Mr Balls was a good Cabinet minister, and had a creditable leadership campaign in what was – in the end – a two-horse, one-family, race. But it is in opposition that his talent has matured into real leadership. He has fought the battles a shadow chancellor has to – and he has won them. Earlier this month the Labour Party’s National Policy Forum signed up to a massive consolidation of public spending – £20 billion of cuts. This was a sign of political intent – unions and party united behind Ed Miliband because they firmly believe he could be Prime Minister next year and they know that on this key issue Labour needs credibility. But it was equally a sign of political and intellectual strength on Ed Balls’s part. There is only one economic analysis in the party – his. There is no alternative.
This dominance derives, in the end, from Mr Balls’s unchallenged mastery of economics. It is a fact of modern politics that he who owns the economic narrative owns their party. Mr Osborne and Mr Cameron are unchallenged in their party – a far cry from the Thatcher government in which leading members, the “Wets”, had a completely different economic analysis from her. Or look at the Liberal Democrats. Messrs Clegg and Laws could take them into government with a Tory party committed to stalling the economy because the only coherent economic programme the Lib Dems had came from the neo-Thatcherite “Orange Book” Liberals. Vince Cable has been hamstrung in government with no alternative economic plan – his discomfort in office has been clear, but he is unable to break the frame imposed by Mr Osborne.

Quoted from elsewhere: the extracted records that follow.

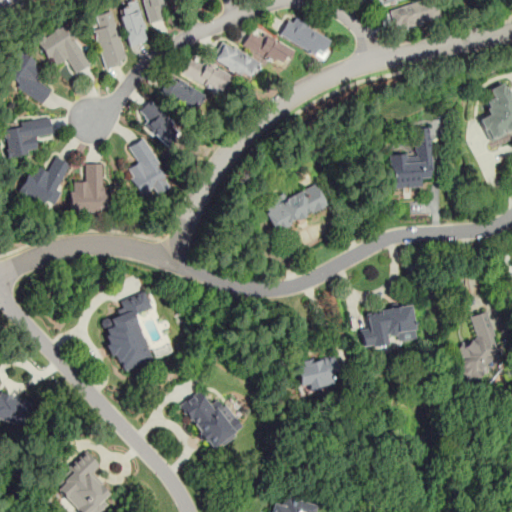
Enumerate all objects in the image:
building: (496, 0)
building: (498, 0)
building: (375, 1)
road: (200, 2)
building: (376, 2)
road: (13, 7)
building: (153, 9)
building: (153, 10)
building: (410, 14)
building: (413, 15)
road: (229, 18)
building: (131, 23)
building: (131, 24)
building: (303, 37)
building: (303, 38)
building: (106, 39)
building: (108, 39)
building: (264, 47)
building: (61, 48)
building: (265, 48)
building: (62, 49)
building: (234, 60)
building: (234, 62)
building: (24, 75)
building: (205, 75)
building: (206, 75)
building: (26, 76)
road: (302, 89)
building: (181, 91)
building: (176, 92)
building: (497, 111)
building: (498, 111)
building: (155, 122)
building: (157, 122)
building: (24, 134)
building: (24, 135)
building: (411, 162)
building: (411, 162)
building: (145, 170)
building: (145, 170)
road: (492, 174)
building: (44, 180)
road: (436, 180)
building: (42, 181)
building: (88, 189)
building: (88, 190)
building: (293, 205)
building: (292, 206)
road: (309, 232)
road: (502, 248)
road: (474, 281)
road: (258, 288)
road: (378, 290)
road: (85, 316)
building: (386, 324)
building: (386, 326)
building: (126, 333)
building: (128, 333)
building: (475, 348)
building: (475, 349)
road: (101, 362)
building: (315, 371)
building: (314, 373)
road: (98, 401)
building: (12, 408)
building: (209, 419)
building: (210, 419)
road: (180, 430)
building: (81, 485)
building: (82, 486)
building: (291, 505)
building: (292, 506)
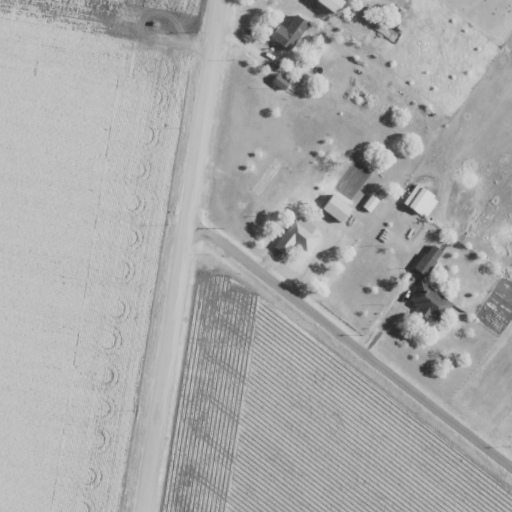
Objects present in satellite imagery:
building: (289, 32)
building: (266, 177)
building: (335, 208)
building: (295, 236)
road: (184, 256)
building: (427, 259)
building: (428, 302)
road: (350, 358)
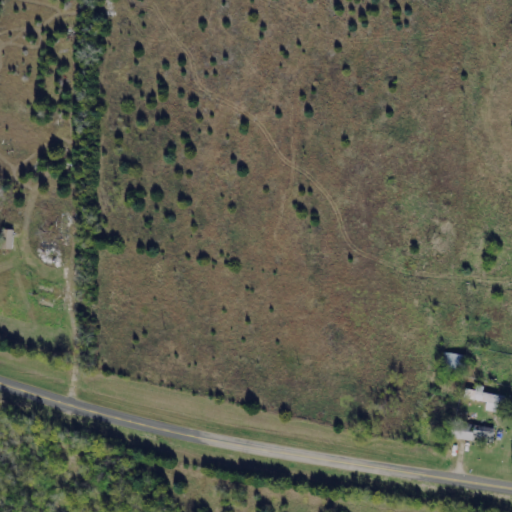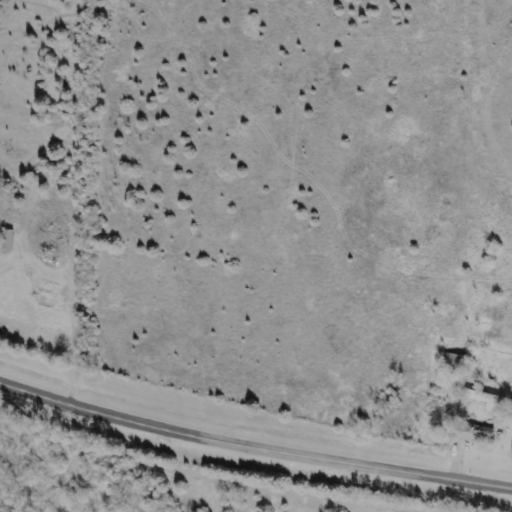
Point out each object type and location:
building: (491, 398)
building: (477, 431)
road: (253, 443)
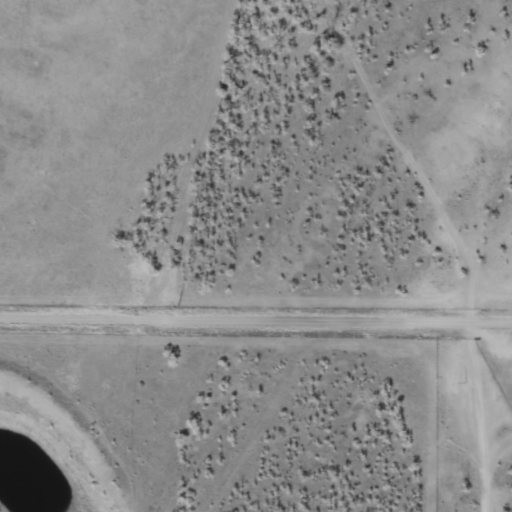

Not so Mr Balls. He correctly stated that the Chancellor’s Plan A would kill economic growth. It did. Mr Balls also correctly argued that a Plan B was needed. Lo, and behold, that come forth too. The plan to eliminate the deficit within one parliament was abandoned. Capital spending was increased substantially. And the economy coughed into life. It was always going to be impossible to keep the fifth-largest economy in the world in the deep freeze – the price, as Mr Balls insists, has been a wasted decade of falling living standards.
There is a view that Labour signing up to deficit elimination was a profound admission of defeat – a concession, not to say confession, that the Tories have won the economic argument. Actually, it’s not. On the one hand, being Keynesian on the way into a recession – spending to maintain demand – requires being Keynesian on the way out and cutting spending as growth returns. A 2010 Labour government would have taken £20bn out of NHS spending, but without cutting services – it had a well-designed system of choice and competition which would have delivered higher quality at lower cost. On the other hand, it is an acceptance of reality. Labour wouldn’t have started from here – but the Tories have brought us to here. So Labour has to build on what is good – rising employment and growth, and mend what isn’t – low wages and low productivity.
Economic credibility is, in the end, a matter of perception. From his days on the Financial Times, through his time as Mr Brown’s adviser when he coined the phrase “post-neoclassical endogenous growth theory”, to today, no-one has ever doubted Ed Balls’s brilliance. What no-one could anticipate was quite how brilliantly he would grow into his role.